Hunting down the leader of the Medellín cartel, albeit with the aid of his business rivals, had been something of an ad hoc affair, but it was nevertheless a showcase for an ambitious bid by the DEA to raise its status in the Washington police and intelligence pantheon. Unveiled the year before Escobar’s death under the leadership of Robert Bonner, an ambitious prosecutor appointed administrator of the agency by Bush in 1990, the “kingpin strategy” focused on eliminating the leadership of the major cocaine cartels, along with their key henchmen, either by death or capture. For a DEA case to qualify for support from headquarters, a clear connection had to be made to one of the targeted kingpins. For the agency leadership, the scheme had the merit of shifting power from traditionally influential regional field offices to headquarters, which would control the money for all kingpin operations. Furthermore, the new strategy relied heavily on the use of electronic intercepts, expensive to operate and thereby further enhancing the power of headquarters at the expense of the regions.

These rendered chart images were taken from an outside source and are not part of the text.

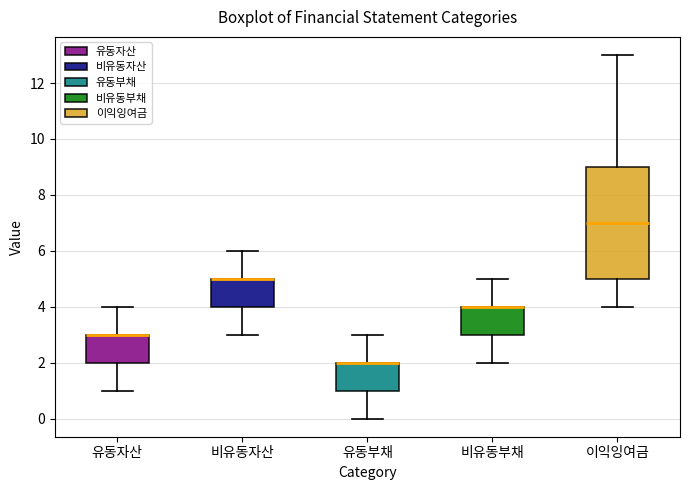

Where is the lower edge of the box for 이익잉여금 on the y-axis? The values are not printed on the chart, so give them approximately, as read against the axis.

5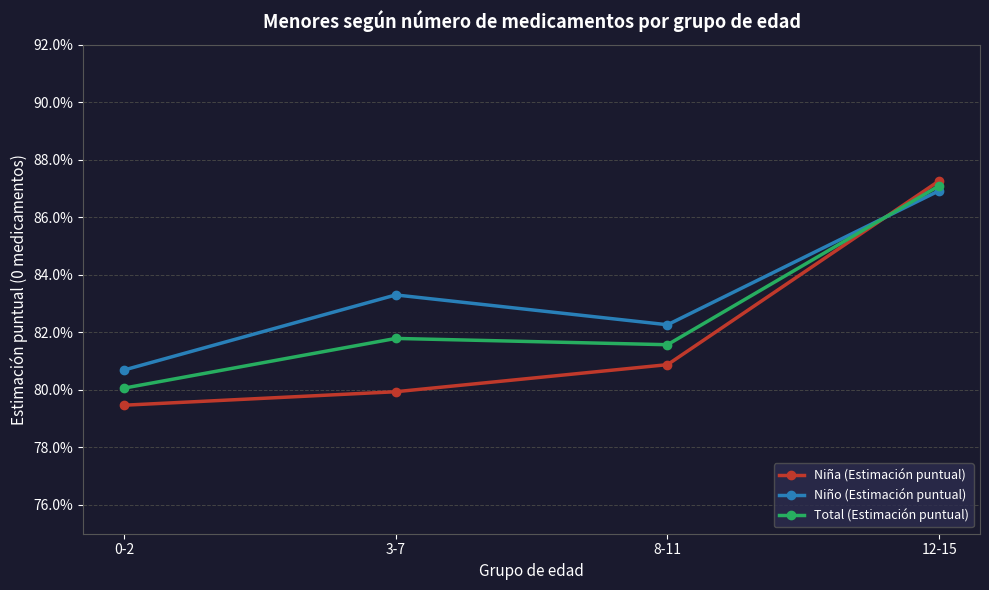

Reading left to right, transcribe all the data shown in this chart.

Niña (Estimación puntual): 0.8	0.8	0.8	0.9
Niño (Estimación puntual): 0.8	0.8	0.8	0.9
Total (Estimación puntual): 0.8	0.8	0.8	0.9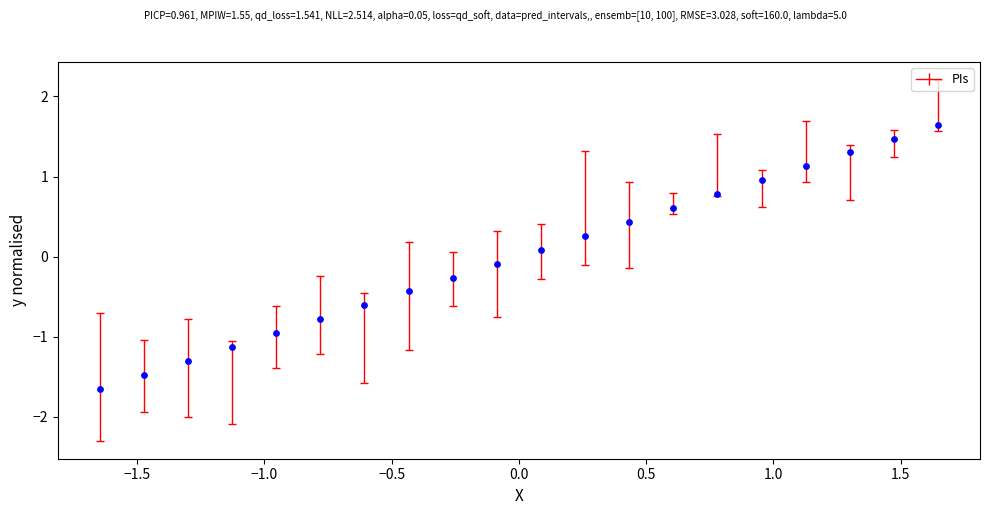

What is the range of Y values (max minus min)?

3.3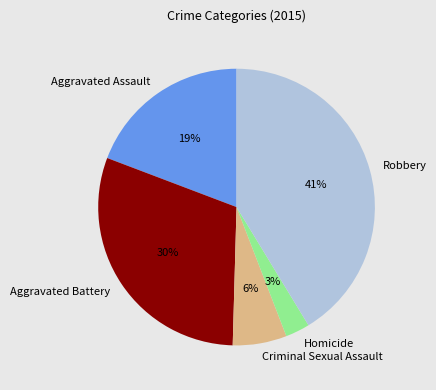

Rank the categories by value from highest to lowest.

Robbery, Aggravated Battery, Aggravated Assault, Criminal Sexual Assault, Homicide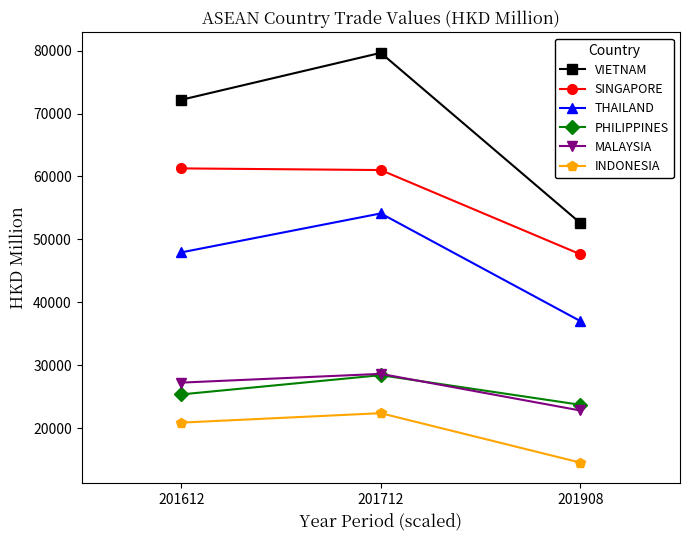

Which category has the highest value in the PHILIPPINES series?

201712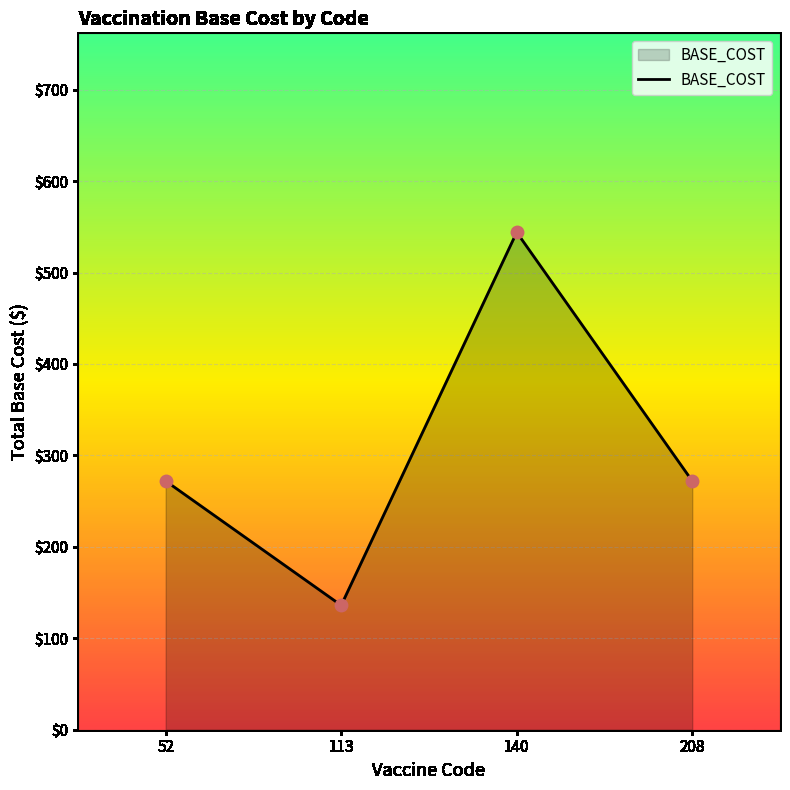

What is the ratio of the value at 140 to the value at 208?

2.0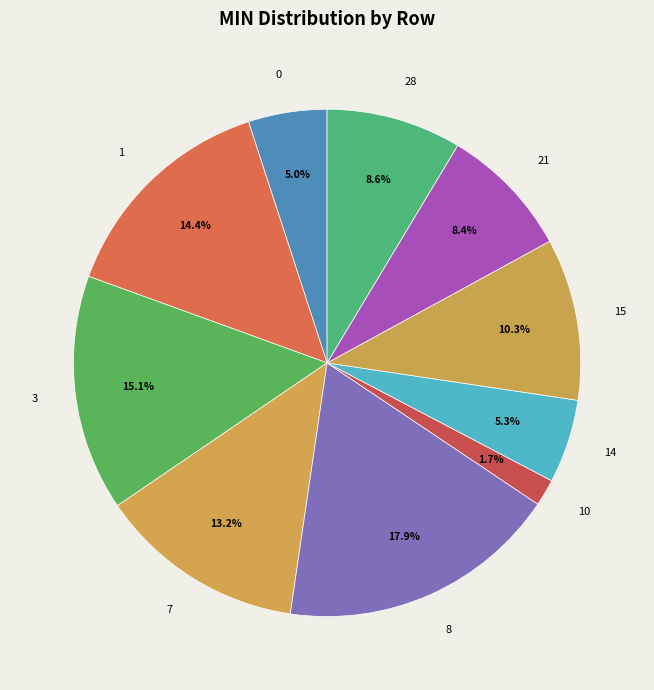

To the nearest percent, what is the difference between the 3 and 21 slice percentages?

7%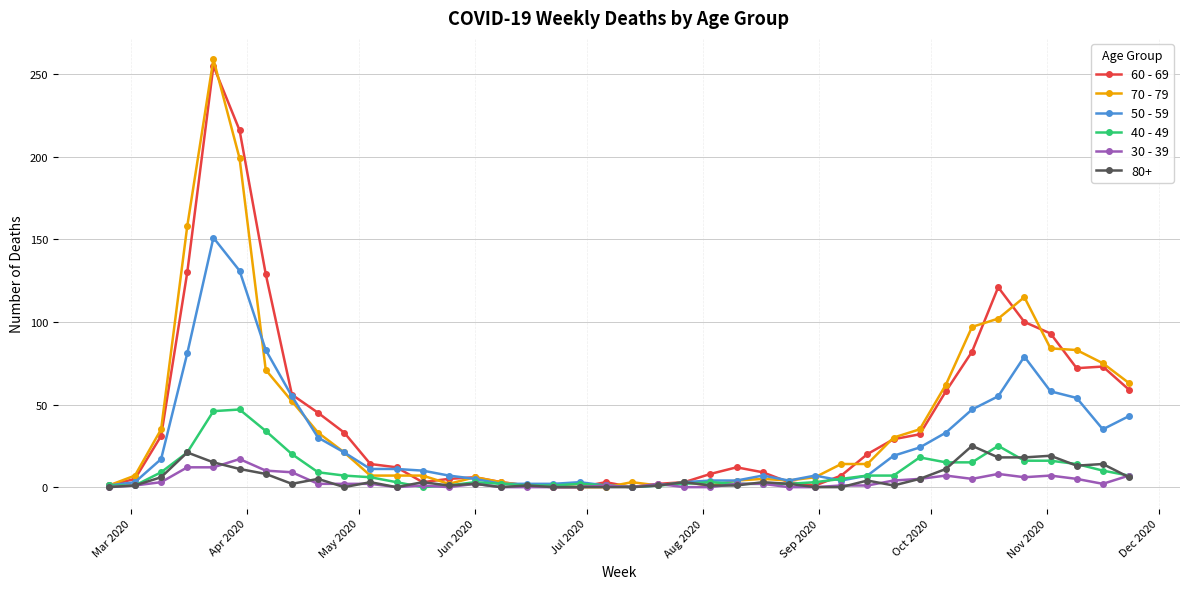

List the series in order of their peak value, highest first.

70 - 79, 60 - 69, 50 - 59, 40 - 49, 80+, 30 - 39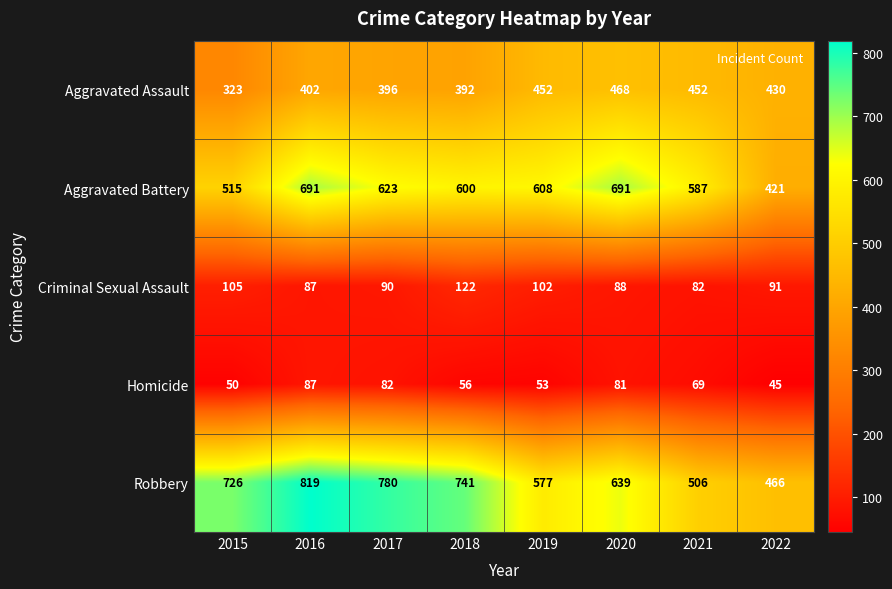

Is it true that Aggravated Assault equals 265 at 2017?

False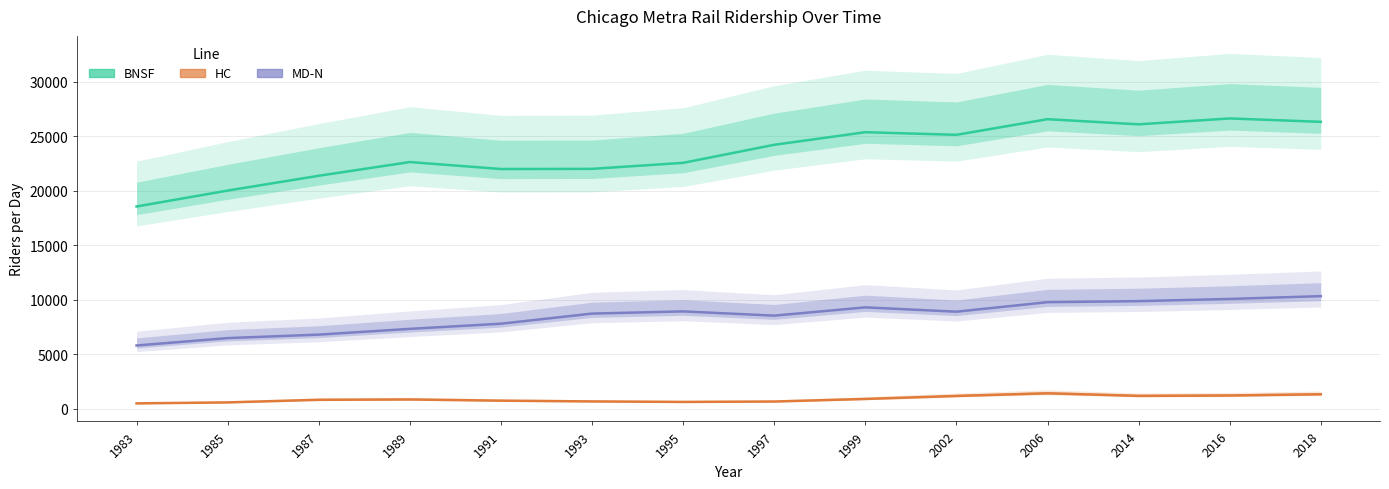

Reading left to right, list all the values displayed in this chart.

BNSF: 18545	20005	21361	22620	21980	21995	22546	24200	25355	25114	26547	26077	26615	26305
HC: 499	588	827	858	748	678	631	668	905	1180	1421	1188	1222	1333
MD-N: 5805	6483	6801	7329	7802	8729	8930	8541	9300	8903	9776	9870	10072	10326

Implicit in the concept was an assumption that the United States faced a hierarchically structured threat that could be defeated by removing key components, echoing the core airpower doctrine of “critical nodes” discussed in earlier chapters. In a revealing address to a 1992 meeting of DEA veterans held to commemorate the twentieth anniversary of the strategy’s inauguration, Bonner spoke of the corporate enemy they had confronted: “… major [drug trafficking organizations] by any measure are large organizations. They operate by definition transnationally. They are vertically integrated in terms of production and distribution. They usually have, by the way, fairly smart albeit quite ruthless people at the top and they have a command and control structure. And they also have people with expertise that run certain essential functions of the organization such as logistics, sales and distribution, finances and enforcement.” In essence, this was the same worldview propelling Colonel Warden’s “five-rings” strategy for attacking Iraq or Air Vice-Marshall Ritchie’s belief that Germany could be defeated by removing the Nazi kingpin. It would also, of course, inspire the targeted-killing strategy pursued by the United States against terrorists and insurgents in the drone wars following 9/11.

For the DEA under Bonner, a canny politician, the strategy was a matter of survival in the face of threats from two larger carnivores stalking the Washington bureaucratic jungle. Between 1981 and 1992, as Bonner related to me in the glass aerie of a giant Los Angeles law firm, the young agency had been effectively under the control of the FBI, with its senior officers drawn from the Bureau. No less threateningly, the CIA had been anxious not to lose out on the bounty of the drug war and in 1989 had created its own special unit, the Crime and Narcotics Center, which was soon running its own version of the kingpin strategy, the “linear strategy.” Barry Crane, an air force colonel who later worked closely with Rivolo at IDA, recalls attending strategy meetings as the air force representative at CIA headquarters as early as 1989. The new unit pursued identical targets, at least initially, and took equal credit inside the government for successes against the cartels. Many of the officers assigned to the new entity, such as José Rodríguez, subsequently infamous for his role in the CIA torture program, came from the agency’s Latin America Division, known for its rough-and-ready ways in the “dirty wars” of the 1980s. “DEA and CIA were butting heads,” recalled Bonner when we met. “There was real tension.” Bonner negotiated peace with the infinitely more powerful agency, “so now we had a very important ally. CIA could use DEA and vice versa,” by which he meant the senior agency could use the DEA’s domestic legal powers to good advantage.